Ia bukan lelaki yang mudah menangis. Bahkan saat kehilangan kedua orangtuanya sekaligus, ia tetap berdiri tegak, menyembunyikan duka dalam dingin yang ia peluk erat. Tapi sekarang… kenapa ia bisa merasakan rasa sedih bahankan mengeluarkan air mata?
“Kenapa aku merasa seperti ini…” bisiknya nyaris patah, seolah jiwanya ikut goyah.
Di ruang tamu, Naya yang masih berdiri sambil memeluk kantong belanjaan, sontak tersentak saat samar-samar terdengar suara isak tangis.

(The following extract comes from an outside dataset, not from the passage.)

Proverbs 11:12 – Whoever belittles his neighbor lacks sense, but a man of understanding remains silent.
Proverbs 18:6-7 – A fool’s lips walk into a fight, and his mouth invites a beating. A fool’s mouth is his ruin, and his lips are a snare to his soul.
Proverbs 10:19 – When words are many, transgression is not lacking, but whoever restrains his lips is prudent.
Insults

Tanpa pikir panjang, ia melangkah cepat ke arah dapur—dan hatinya mencelos begitu melihat Arsen, berdiri bersandar dengan air mata mengalir di wajahnya.
“Pa… Paman, apa yang terjadi?” tanyanya pelan, penuh kekhawatiran.

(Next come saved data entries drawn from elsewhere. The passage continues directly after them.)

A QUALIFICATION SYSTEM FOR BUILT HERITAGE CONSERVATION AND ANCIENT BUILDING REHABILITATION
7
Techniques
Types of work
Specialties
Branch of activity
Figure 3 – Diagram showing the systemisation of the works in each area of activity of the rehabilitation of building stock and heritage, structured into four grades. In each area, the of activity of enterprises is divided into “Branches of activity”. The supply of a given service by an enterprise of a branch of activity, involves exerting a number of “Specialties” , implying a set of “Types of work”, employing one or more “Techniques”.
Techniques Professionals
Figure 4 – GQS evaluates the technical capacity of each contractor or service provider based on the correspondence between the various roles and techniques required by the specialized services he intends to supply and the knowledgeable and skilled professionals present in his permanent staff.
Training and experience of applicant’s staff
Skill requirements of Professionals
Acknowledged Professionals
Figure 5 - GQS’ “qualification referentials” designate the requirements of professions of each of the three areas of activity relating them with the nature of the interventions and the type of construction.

Arsen tersentak. Ia buru-buru menyeka air matanya, meski tangis itu belum benar-benar berhenti. Dadanya masih terasa sesak, tapi ia mencoba kembali membangun dinding yang runtuh barusan. Saat tangan Naya hampir menyentuh lengannya, Arsen menepisnya kasar.
“Bukan urusan kamu! Pergi! Jangan ikut campur!”
“Tapi, Paman—”
“PERGI!” Suara Arsen melengking tinggi, tajam dan penuh tekanan.
Bentakan itu membuat Naya tersentak, langkahnya terhenti, dan hatinya kembali tergores—perih seperti luka lama yang dibuka paksa.
Ia ingin menangis. Ingin melepaskan semua rasa sesak yang mengganjal di dadanya. Tapi entah mengapa, air matanya tak juga jatuh. Hanya matanya yang memanas, hanya dadanya yang bergemuruh. Dan saat ia kembali menatap Arsen... justru air mata lelaki itu yang semakin deras.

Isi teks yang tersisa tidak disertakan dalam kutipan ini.